If you said "remote work kills innovation" or "Zoom fatigue is real," you sound exactly like every middle manager who's been saying this since 2020. The actually unpopular take would be something like "remote work is a class privilege that excludes blue-collar workers from tech wealth" or "distributed teams are just a way for companies to pay San Francisco wages for Alabama talent."
Question 6: Which tech influencer do you think is a complete fraud, and why does everyone else fall for their act?
If you named someone like Gary Vaynerchuk or any obvious self-help grifter, you've identified the same people that every sophisticated tech worker already dismisses. The independent thinker names someone like Naval Ravikant, Balaji Srinivasan, or another "philosopher-entrepreneur" that the tech elite still quote religiously despite offering nothing but repackaged platitudes.
Question 7: What's the biggest lie that VCs tell founders that everyone just accepts as truth?
If you said "we add value beyond money" or "we're founder-friendly," you've regurgitated the same VC criticism that's been circulating since 2015. The deeper lie is something like "product-market fit is binary" or "growth solves all problems"--foundational VC beliefs that sound wise but systematically mislead founders about how businesses actually work.
Question 8: Which programming language or framework do you think is fundamentally overrated and why is the tech community wrong about it?
If you said JavaScript or PHP, you've chosen the same punching bags that every "serious" engineer loves to hate. The contrarian position is attacking something like Rust, Go, or React--technologies that the entire industry treats as obviously superior but might be creating more problems than they solve.
Question 9: What's your most contrarian take on the creator economy that would make other tech people think you don't "get it"?
If you said "most creators don't make money" or "platforms exploit creators," you've stated facts that everyone already acknowledges. The actually contrarian take is something like "the creator economy is just MLM for millennials" or "teaching people to monetize their hobbies is destroying human creativity"--positions that would make creator economy evangelists genuinely furious.
Question 10: Which tech trend that everyone says is "inevitable" do you think will completely fail, and why is the consensus wrong?
If you said "the metaverse" or "Web3," you've picked the same dead horses that everyone's been beating since 2023. The independent thinker bets against something like "AI agents," "autonomous vehicles," or "quantum computing"--trends that still have universal support but might be based on fundamentally flawed assumptions about technology adoption.

▶ **Exercise 1**
In the contrarian-takes passage, could you swap "Naval Ravikant" for "Marc Andreessen" and rewrite everything from "If you named" down to "businesses actually work."?
▶ **Exercise 2**
According to the contrarian-takes passage, why doesn't naming JavaScript or PHP for Question 8 count as a contrarian position?

▶ **Data to examine**

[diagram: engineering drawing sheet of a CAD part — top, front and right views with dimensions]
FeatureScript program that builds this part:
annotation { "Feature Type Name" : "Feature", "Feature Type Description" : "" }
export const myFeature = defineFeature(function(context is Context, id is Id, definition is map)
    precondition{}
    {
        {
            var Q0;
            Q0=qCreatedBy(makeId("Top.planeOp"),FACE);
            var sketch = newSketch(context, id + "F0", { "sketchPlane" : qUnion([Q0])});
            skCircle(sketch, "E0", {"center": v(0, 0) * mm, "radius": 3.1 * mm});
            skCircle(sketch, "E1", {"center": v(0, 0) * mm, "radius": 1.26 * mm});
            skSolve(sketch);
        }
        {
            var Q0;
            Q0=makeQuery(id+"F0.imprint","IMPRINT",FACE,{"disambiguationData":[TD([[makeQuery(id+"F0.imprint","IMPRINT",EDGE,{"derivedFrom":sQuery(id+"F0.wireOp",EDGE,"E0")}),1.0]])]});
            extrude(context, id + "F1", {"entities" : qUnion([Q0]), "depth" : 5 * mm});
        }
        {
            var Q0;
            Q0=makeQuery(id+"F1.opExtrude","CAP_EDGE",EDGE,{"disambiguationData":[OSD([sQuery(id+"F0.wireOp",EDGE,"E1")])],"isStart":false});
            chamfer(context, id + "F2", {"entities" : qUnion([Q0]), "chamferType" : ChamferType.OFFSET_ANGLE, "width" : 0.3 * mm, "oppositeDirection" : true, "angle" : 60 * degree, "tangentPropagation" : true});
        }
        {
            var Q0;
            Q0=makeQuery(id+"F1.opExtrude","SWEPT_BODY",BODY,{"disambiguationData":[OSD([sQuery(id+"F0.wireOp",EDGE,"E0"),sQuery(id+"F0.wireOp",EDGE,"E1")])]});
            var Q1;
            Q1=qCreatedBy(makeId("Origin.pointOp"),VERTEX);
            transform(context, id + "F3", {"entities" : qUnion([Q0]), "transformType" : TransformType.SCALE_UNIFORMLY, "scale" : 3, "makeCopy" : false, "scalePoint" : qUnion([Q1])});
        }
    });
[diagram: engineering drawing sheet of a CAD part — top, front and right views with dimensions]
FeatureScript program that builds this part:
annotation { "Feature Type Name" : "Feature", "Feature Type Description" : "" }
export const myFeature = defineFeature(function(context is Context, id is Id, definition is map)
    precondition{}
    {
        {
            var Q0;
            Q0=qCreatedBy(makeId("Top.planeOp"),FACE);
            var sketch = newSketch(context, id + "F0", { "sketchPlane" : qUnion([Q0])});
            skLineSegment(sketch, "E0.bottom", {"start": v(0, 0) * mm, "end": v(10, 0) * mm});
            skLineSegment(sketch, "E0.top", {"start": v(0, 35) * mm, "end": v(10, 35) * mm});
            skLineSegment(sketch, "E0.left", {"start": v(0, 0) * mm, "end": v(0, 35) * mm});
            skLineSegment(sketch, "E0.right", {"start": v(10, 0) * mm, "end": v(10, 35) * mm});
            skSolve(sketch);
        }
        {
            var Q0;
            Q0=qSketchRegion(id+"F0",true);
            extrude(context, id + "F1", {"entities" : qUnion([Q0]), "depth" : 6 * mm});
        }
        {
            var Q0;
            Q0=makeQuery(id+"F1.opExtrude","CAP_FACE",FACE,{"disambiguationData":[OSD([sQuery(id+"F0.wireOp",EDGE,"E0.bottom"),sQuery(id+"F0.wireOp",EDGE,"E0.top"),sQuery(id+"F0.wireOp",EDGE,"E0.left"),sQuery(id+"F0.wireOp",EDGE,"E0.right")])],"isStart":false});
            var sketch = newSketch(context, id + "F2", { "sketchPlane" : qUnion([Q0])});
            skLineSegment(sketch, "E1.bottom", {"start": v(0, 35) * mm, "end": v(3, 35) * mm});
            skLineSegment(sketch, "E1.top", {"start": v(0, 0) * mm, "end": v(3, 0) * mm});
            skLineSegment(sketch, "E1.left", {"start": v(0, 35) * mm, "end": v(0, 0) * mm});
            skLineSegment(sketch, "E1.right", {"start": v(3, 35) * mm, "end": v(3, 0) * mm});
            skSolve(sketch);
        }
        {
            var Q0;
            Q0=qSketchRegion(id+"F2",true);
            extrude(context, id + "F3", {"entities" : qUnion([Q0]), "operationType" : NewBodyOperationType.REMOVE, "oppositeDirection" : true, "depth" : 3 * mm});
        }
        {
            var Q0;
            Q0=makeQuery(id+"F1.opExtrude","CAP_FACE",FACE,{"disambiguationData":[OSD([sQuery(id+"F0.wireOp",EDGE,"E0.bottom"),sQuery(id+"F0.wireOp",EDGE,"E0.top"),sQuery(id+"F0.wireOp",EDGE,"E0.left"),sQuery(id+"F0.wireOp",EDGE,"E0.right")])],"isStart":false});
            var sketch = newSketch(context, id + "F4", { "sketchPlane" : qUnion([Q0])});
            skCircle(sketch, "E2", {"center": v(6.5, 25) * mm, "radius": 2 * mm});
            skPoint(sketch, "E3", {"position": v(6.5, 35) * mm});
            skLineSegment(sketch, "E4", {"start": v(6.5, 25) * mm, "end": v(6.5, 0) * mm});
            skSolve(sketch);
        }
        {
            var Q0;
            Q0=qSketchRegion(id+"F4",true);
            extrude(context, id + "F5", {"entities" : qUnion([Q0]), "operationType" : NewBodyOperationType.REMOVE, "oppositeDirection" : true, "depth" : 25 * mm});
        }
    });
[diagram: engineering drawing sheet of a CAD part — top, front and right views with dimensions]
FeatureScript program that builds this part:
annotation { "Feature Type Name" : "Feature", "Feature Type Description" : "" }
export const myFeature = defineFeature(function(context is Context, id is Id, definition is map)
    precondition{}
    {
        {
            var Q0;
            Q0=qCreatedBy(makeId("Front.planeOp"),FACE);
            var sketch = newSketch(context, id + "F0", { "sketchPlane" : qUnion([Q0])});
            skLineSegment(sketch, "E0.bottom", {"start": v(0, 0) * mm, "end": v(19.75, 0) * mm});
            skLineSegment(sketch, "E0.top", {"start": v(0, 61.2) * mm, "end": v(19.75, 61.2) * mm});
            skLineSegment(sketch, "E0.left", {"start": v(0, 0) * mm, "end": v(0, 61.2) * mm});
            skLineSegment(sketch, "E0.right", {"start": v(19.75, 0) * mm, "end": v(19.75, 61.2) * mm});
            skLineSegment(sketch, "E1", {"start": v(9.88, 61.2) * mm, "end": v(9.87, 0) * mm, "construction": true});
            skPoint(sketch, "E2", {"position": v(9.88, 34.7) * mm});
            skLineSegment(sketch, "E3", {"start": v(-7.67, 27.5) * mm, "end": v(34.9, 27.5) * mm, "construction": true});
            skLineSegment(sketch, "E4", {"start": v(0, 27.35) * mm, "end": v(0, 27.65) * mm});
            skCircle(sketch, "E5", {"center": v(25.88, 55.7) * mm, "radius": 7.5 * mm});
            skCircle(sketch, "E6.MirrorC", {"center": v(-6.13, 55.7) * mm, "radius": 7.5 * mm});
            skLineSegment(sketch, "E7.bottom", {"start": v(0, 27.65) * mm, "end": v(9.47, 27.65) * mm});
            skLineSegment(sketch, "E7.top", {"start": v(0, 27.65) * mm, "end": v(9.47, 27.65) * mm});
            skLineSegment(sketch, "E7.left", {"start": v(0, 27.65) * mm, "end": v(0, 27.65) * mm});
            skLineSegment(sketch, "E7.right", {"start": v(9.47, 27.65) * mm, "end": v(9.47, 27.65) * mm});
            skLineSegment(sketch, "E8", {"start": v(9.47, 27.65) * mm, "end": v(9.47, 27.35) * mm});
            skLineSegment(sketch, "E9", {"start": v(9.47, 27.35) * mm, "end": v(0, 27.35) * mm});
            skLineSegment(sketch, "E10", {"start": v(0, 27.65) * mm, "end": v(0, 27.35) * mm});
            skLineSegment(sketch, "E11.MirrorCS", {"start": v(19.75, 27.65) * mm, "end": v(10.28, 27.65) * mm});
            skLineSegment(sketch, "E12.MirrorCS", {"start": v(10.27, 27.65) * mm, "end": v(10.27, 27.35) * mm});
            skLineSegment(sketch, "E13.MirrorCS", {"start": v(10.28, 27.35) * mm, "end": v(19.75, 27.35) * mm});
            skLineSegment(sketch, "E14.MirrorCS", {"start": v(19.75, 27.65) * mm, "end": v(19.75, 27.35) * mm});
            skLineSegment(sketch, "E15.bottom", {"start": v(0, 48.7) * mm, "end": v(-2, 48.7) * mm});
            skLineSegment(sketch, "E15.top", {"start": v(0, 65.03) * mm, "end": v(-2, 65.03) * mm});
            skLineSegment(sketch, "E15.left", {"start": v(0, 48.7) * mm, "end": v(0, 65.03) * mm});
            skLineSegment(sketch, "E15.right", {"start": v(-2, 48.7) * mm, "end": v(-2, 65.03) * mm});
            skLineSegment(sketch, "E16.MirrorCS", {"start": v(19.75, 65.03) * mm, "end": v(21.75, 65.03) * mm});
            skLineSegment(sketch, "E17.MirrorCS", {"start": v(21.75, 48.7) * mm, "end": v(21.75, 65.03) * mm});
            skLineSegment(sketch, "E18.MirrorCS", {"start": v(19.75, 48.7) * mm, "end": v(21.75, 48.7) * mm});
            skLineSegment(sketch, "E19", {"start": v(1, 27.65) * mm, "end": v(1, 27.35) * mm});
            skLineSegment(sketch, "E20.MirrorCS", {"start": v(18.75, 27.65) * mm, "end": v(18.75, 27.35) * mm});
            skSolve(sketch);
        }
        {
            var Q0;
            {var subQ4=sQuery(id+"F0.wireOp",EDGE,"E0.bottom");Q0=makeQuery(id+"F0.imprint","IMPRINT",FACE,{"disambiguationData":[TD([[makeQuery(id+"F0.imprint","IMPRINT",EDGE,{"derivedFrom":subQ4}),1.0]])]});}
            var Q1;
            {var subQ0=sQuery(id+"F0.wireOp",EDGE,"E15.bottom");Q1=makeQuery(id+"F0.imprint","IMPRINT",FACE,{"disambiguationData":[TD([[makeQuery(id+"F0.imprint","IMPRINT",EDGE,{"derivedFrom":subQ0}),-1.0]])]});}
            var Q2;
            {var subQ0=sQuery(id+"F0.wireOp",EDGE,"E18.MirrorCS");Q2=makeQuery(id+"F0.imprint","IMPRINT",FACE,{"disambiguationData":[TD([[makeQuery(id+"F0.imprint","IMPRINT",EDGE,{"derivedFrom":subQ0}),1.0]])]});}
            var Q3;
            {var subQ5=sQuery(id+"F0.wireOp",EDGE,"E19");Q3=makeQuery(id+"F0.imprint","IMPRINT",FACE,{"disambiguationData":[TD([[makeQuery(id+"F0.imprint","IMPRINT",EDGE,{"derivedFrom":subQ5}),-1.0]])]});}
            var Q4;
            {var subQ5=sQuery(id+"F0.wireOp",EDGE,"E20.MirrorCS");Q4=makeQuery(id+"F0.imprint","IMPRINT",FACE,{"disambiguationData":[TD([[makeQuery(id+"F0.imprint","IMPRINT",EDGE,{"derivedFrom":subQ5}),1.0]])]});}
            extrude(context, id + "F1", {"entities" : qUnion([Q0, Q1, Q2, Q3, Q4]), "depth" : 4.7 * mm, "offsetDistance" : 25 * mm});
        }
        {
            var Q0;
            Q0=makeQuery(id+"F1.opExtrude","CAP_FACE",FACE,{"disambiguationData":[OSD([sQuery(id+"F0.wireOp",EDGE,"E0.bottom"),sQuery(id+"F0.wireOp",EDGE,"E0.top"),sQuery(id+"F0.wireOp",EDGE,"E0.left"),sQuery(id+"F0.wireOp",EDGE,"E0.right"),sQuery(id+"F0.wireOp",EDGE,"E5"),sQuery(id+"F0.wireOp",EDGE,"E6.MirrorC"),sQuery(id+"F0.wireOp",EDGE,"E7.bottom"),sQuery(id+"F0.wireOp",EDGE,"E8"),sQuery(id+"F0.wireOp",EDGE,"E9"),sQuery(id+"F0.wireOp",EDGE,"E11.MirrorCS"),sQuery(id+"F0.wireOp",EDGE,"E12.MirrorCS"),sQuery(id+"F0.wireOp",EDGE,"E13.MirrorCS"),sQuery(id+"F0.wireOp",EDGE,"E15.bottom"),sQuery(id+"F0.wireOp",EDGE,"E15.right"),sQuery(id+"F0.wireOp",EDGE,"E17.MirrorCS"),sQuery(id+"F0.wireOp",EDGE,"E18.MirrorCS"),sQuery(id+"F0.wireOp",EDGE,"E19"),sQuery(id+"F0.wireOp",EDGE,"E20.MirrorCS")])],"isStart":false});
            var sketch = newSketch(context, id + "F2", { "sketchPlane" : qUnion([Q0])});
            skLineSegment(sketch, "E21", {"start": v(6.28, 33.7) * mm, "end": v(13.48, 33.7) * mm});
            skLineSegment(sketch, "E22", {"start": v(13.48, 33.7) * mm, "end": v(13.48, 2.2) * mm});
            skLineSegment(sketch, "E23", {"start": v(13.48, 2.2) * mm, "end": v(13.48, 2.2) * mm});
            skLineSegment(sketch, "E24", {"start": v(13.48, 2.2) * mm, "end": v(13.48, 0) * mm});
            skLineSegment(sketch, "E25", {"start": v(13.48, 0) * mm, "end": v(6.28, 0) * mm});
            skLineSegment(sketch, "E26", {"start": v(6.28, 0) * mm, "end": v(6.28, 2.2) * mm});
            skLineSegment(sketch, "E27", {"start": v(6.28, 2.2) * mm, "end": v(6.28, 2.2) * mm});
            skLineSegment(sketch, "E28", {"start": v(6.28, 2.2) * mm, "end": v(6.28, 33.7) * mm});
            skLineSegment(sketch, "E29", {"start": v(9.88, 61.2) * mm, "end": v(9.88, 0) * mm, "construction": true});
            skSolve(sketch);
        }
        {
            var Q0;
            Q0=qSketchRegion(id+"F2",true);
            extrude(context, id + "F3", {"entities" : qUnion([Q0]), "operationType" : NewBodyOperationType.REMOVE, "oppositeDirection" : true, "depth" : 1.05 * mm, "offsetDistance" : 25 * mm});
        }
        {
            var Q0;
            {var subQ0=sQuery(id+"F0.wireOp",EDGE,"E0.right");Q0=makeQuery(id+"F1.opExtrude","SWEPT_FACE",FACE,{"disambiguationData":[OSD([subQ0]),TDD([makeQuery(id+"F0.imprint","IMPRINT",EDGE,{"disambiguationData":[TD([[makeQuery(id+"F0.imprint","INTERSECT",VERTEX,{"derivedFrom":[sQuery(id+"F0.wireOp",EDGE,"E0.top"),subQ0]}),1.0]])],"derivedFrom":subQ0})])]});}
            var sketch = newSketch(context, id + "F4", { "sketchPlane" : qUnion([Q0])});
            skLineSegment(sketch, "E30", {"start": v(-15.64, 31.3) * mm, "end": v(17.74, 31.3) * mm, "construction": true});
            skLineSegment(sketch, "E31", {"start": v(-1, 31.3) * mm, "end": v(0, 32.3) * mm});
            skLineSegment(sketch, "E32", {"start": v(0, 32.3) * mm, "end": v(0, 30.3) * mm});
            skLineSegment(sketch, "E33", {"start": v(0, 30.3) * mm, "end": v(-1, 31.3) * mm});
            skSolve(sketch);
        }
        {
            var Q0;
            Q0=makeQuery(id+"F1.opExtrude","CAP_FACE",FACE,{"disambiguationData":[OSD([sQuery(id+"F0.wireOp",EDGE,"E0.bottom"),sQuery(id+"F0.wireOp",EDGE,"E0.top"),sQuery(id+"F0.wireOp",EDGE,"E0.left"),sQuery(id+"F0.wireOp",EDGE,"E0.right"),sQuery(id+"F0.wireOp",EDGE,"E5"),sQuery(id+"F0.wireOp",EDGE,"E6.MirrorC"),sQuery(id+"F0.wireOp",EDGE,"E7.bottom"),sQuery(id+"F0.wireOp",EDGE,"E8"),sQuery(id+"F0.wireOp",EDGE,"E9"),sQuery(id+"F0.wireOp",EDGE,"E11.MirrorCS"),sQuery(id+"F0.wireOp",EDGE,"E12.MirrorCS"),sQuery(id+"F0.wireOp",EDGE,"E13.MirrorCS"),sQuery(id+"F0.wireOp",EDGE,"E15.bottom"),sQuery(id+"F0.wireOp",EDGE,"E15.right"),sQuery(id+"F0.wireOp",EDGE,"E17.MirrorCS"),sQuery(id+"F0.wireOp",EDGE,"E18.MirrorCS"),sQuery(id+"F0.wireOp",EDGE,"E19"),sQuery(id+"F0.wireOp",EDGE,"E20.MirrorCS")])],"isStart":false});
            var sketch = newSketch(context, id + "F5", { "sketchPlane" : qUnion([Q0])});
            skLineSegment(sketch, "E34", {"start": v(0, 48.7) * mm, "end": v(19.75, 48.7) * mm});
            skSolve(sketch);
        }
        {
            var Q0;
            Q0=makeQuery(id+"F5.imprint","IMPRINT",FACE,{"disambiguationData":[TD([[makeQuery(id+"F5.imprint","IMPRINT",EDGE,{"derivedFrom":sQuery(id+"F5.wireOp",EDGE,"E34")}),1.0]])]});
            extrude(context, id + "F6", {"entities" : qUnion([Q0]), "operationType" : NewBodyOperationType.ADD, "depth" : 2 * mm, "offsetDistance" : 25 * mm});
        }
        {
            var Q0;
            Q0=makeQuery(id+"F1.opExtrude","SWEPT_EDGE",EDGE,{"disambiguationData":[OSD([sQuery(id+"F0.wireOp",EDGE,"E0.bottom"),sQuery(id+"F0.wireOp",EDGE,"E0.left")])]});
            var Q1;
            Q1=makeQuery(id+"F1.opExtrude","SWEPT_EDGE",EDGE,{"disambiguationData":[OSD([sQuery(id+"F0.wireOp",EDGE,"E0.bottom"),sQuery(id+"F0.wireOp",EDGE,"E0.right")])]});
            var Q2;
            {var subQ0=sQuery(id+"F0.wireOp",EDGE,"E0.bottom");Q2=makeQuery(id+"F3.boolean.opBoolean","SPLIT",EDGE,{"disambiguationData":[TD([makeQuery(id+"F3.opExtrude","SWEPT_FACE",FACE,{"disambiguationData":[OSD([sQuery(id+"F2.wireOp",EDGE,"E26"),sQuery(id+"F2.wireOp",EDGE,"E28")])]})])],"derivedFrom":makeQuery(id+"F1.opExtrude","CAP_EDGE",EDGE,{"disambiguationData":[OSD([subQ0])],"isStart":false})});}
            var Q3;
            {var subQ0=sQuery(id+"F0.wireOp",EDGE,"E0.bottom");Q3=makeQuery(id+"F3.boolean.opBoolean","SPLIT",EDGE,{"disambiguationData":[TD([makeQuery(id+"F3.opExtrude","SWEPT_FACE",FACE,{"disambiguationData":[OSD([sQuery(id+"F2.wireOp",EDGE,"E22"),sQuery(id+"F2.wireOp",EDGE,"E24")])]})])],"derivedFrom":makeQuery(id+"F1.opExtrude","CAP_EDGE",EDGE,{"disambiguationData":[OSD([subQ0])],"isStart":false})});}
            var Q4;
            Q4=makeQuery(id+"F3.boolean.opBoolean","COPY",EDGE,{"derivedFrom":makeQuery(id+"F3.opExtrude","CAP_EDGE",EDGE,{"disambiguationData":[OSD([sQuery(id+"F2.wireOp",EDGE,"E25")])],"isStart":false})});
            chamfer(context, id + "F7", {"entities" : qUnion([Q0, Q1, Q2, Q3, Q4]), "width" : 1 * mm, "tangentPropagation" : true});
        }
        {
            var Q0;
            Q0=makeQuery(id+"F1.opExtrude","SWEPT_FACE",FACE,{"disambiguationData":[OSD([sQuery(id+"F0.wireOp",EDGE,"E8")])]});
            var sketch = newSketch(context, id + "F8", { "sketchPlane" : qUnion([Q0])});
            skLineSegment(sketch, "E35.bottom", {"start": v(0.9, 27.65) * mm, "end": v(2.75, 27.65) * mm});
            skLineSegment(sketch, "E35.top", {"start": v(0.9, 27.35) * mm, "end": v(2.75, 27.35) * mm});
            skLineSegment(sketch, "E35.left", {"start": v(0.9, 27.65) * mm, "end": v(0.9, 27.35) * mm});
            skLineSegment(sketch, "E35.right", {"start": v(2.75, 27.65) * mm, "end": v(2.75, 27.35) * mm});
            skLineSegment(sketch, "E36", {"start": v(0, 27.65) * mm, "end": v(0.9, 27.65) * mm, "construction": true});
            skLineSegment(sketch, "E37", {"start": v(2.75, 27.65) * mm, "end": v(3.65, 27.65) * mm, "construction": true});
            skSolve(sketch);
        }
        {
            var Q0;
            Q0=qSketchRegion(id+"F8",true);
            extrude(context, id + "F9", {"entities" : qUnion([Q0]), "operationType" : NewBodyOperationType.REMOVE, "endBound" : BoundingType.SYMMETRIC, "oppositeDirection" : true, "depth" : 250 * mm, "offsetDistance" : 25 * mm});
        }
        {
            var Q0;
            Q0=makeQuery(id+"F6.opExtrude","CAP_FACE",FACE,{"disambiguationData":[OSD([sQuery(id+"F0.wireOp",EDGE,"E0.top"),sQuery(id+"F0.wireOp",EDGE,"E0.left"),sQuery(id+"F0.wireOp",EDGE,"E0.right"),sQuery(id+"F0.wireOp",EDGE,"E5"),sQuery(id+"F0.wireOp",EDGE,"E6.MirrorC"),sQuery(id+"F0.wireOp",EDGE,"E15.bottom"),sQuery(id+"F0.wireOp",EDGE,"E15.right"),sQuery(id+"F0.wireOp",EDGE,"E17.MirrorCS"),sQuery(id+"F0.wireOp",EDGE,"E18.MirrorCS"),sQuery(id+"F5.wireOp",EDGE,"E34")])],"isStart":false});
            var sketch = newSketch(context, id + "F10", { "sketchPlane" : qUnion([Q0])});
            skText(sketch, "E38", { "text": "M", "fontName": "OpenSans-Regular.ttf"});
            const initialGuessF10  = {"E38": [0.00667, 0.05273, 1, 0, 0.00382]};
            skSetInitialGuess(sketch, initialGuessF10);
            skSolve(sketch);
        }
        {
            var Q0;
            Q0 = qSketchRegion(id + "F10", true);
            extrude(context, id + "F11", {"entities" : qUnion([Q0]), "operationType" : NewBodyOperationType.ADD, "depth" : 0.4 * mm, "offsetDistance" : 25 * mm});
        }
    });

▶ **Answer 1**
If you named someone like Gary Vaynerchuk or any obvious self-help grifter, you've identified the same people that every sophisticated tech worker already dismisses. The independent thinker names someone like Marc Andreessen, Balaji Srinivasan, or another "philosopher-entrepreneur" that the tech elite still quote religiously despite offering nothing but repackaged platitudes.
Question 7: What's the biggest lie that VCs tell founders that everyone just accepts as truth?
If you said "we add value beyond money" or "we're founder-friendly," you've regurgitated the same VC criticism that's been circulating since 2015. The deeper lie is something like "product-market fit is binary" or "growth solves all problems"--foundational VC beliefs that sound wise but systematically mislead founders about how businesses actually work.

▶ **Answer 2**
JavaScript and PHP are the same punching bags that every "serious" engineer already loves to hate. Picking them repeats a common view instead of challenging one.